Saved entries

== Segment start ==

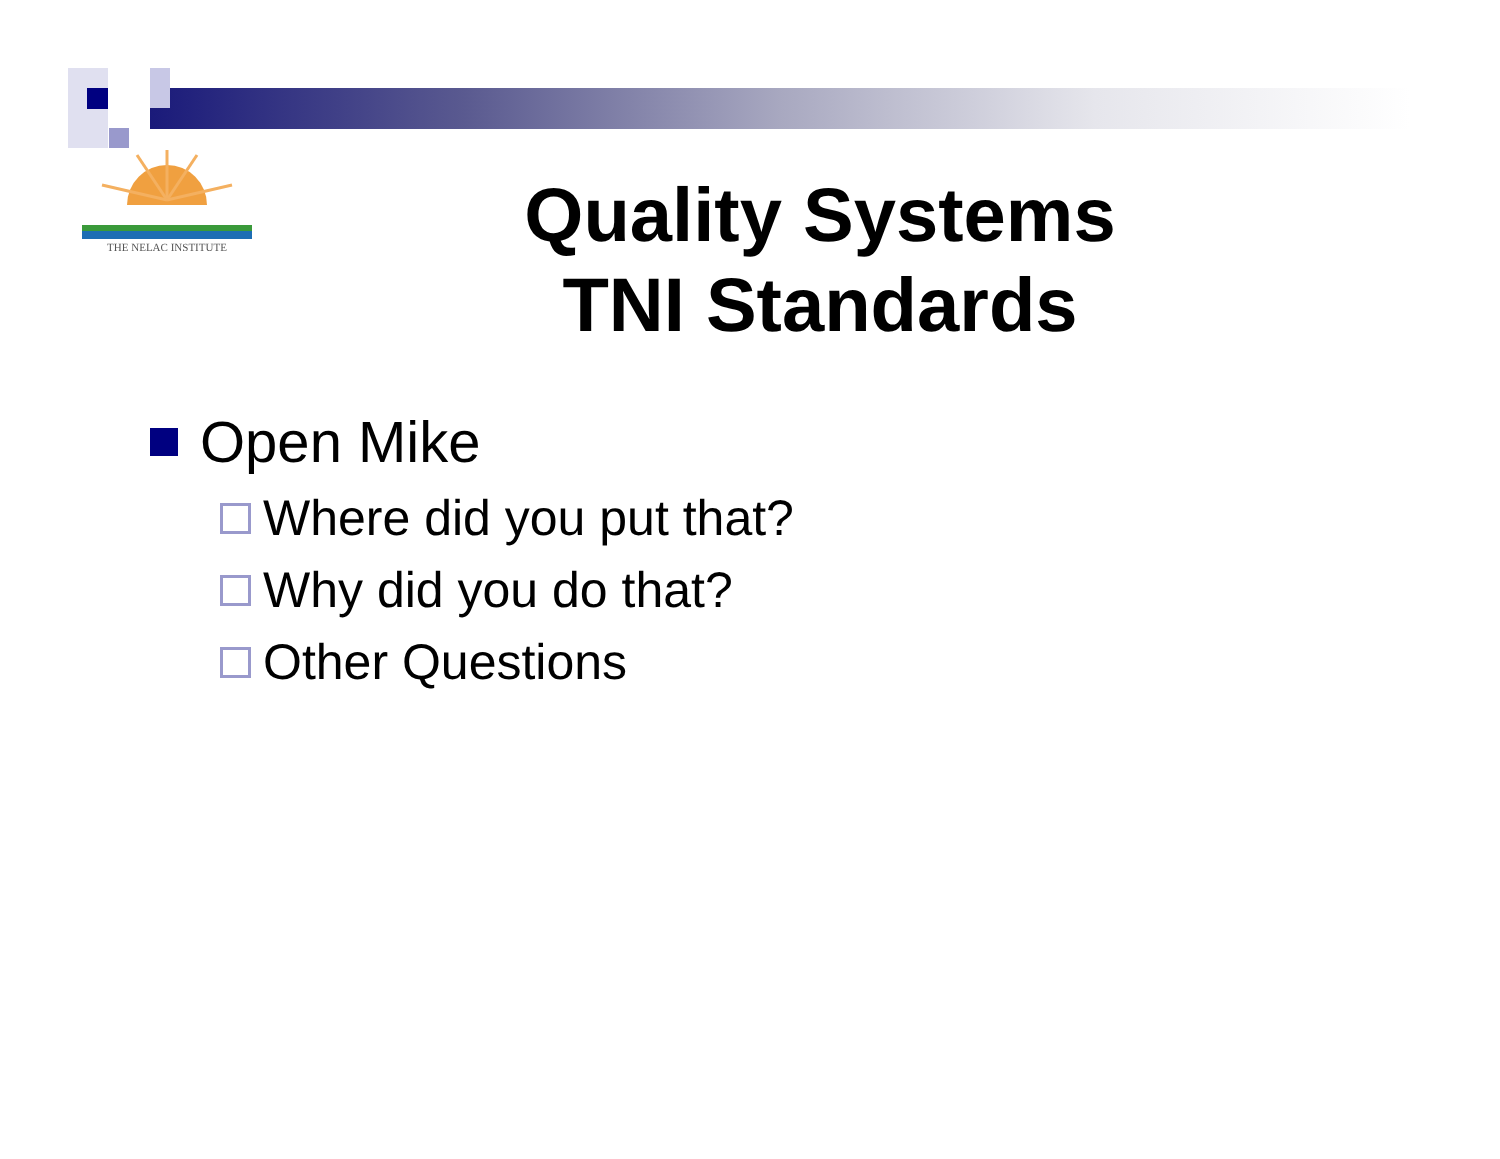THE NELAC INSTITUTE
Quality Systems
TNI Standards
Open Mike
Where did you put that?
Why did you do that?
Other Questions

== Segment end ==

**What you should do**:
All of the entries above should be duplicated exactly, except for the pictures.

**Response**:
THE NELAC INSTITUTE
Quality Systems
TNI Standards
Open Mike
Where did you put that?
Why did you do that?
Other Questions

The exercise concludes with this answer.